Nel 2010, Matteo Brigandì venne eletto membro laico del Consiglio Superiore della Magistratura (CSM), un riconoscimento della sua esperienza e del suo profilo giuridico. Tuttavia, il suo incarico terminò bruscamente nel 2011, quando il CSM lo dichiarò decaduto a causa di un’incompatibilità legata alla sua posizione di amministratore di una società finanziaria. Questo episodio segnò uno dei momenti più difficili della sua carriera, attirando critiche e polemiche che misero in discussione il suo operato.
Negli ultimi anni, Brigandì era stato al centro di una lunga battaglia legale con la Lega Nord per l'Indipendenza della Padania. Il Tribunale civile di Milano, pochi giorni prima della sua scomparsa, aveva condannato il partito a risarcirlo con 3 milioni di euro per compensi professionali non corrisposti tra il 2000 e il 2012. La sentenza sottolineava la separazione giuridica tra la "vecchia" Lega Nord e la "nuova" Lega Salvini Premier, escludendo quest’ultima da responsabilità. Questo riconoscimento legale era arrivato come una sorta di riscatto per Brigandì, dopo anni di controversie e accuse che avevano pesato sulla sua figura pubblica.

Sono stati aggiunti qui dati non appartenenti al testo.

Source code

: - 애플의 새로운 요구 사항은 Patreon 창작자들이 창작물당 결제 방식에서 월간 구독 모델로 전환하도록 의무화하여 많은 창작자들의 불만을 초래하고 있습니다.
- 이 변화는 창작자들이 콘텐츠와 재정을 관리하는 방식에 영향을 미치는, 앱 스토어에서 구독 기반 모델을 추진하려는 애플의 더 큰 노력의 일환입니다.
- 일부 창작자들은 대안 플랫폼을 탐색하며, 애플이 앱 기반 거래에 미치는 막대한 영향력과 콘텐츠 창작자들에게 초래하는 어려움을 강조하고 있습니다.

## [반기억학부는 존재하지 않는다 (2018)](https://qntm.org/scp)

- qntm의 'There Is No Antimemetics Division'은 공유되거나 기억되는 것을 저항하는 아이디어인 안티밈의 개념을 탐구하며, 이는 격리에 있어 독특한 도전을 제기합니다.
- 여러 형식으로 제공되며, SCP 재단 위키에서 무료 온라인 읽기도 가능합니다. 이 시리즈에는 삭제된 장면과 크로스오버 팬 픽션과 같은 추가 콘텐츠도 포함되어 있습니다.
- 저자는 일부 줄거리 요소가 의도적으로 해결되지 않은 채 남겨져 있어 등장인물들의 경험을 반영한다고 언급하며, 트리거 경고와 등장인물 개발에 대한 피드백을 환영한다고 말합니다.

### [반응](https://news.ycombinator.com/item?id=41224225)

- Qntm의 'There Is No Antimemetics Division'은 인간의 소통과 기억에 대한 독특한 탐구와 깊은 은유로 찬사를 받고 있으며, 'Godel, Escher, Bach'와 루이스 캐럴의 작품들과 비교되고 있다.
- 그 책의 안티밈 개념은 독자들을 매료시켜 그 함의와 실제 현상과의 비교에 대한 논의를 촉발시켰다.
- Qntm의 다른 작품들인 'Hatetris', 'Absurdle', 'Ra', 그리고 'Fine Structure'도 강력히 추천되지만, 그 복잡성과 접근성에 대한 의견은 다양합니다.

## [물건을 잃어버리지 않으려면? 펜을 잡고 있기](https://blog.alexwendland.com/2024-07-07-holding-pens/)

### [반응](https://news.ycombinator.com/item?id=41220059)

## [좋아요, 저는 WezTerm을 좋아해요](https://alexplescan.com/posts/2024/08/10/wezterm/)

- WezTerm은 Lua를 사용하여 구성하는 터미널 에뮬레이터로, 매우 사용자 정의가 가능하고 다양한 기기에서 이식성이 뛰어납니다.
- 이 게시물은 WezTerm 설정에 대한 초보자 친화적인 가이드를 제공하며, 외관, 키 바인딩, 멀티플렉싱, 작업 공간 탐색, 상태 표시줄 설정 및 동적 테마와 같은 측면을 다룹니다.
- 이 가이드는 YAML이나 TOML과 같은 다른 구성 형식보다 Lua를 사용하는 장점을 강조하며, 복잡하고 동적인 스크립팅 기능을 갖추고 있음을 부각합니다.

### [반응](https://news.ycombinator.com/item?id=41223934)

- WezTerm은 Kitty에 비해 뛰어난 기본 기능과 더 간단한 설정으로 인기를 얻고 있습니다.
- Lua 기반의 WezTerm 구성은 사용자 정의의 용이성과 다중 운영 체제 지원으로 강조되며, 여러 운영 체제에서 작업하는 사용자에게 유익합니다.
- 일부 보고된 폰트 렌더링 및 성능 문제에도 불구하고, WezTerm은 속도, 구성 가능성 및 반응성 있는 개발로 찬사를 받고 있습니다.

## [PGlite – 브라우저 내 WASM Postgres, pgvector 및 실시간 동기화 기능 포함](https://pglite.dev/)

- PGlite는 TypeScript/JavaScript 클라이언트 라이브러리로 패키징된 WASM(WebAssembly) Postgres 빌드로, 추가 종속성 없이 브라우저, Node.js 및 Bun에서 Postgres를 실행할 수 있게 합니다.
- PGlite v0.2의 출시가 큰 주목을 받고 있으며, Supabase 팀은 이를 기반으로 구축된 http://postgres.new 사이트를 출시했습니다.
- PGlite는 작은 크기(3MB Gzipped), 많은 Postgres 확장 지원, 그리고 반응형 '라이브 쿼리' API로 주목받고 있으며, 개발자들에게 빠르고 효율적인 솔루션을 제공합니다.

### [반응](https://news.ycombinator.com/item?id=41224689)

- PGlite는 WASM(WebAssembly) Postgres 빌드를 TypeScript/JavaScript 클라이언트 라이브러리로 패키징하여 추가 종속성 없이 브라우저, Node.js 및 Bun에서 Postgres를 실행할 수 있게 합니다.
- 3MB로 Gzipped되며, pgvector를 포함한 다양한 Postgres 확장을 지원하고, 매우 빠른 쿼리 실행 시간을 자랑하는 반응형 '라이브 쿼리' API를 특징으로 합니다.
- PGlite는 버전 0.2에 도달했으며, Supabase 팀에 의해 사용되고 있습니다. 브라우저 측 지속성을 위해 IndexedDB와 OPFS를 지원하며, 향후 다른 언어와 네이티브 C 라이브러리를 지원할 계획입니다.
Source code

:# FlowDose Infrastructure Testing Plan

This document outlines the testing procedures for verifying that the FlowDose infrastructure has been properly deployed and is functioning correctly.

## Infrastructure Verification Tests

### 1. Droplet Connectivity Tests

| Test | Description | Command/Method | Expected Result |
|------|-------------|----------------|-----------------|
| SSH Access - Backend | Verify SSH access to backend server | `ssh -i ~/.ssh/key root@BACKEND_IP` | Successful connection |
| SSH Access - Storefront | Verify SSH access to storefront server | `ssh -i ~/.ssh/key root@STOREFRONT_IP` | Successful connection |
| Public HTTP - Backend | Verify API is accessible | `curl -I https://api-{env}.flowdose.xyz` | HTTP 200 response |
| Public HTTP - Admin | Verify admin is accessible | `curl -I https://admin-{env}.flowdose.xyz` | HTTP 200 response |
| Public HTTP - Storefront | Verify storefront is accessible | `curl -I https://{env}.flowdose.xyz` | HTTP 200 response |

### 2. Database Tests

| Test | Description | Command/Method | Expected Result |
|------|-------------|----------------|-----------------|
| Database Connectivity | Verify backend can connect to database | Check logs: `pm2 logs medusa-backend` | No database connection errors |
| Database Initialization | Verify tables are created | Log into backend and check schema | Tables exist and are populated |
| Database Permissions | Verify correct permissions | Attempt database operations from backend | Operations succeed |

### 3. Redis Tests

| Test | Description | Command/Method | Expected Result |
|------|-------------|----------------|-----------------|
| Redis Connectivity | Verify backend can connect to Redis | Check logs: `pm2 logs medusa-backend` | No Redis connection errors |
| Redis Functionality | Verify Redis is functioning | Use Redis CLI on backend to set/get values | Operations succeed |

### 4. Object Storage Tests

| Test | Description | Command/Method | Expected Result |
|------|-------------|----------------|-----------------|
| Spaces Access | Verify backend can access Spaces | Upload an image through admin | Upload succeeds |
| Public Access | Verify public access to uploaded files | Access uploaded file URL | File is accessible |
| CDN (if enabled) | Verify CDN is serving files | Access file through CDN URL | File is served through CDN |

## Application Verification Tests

Nonostante il suo percorso fosse stato segnato anche da vicende giudiziarie, come l’accusa di patrocinio infedele e autoriciclaggio da cui venne assolto in appello nel 2022, Matteo Brigandì rimase fino alla fine un uomo profondamente legato ai valori originari della Lega Nord. La sua dedizione al partito e al territorio del Piemonte, in particolare al collegio di Settimo Torinese-Chivasso, ne fanno una figura centrale nella storia politica degli anni Novanta e Duemila.
Con la sua scomparsa, si chiude un capitolo importante della politica italiana, segnato dalle battaglie per il federalismo e dalle contraddizioni di un movimento in continua evoluzione. Matteo Brigandì lascia un’eredità complessa, fatta di successi, controversie e un’indiscutibile passione per la politica e il diritto. La sua morte rappresenta la fine di un’epoca, ma anche il ricordo di un uomo che ha contribuito, nel bene e nel male, a scrivere pagine importanti della storia della Lega Nord e del Paese.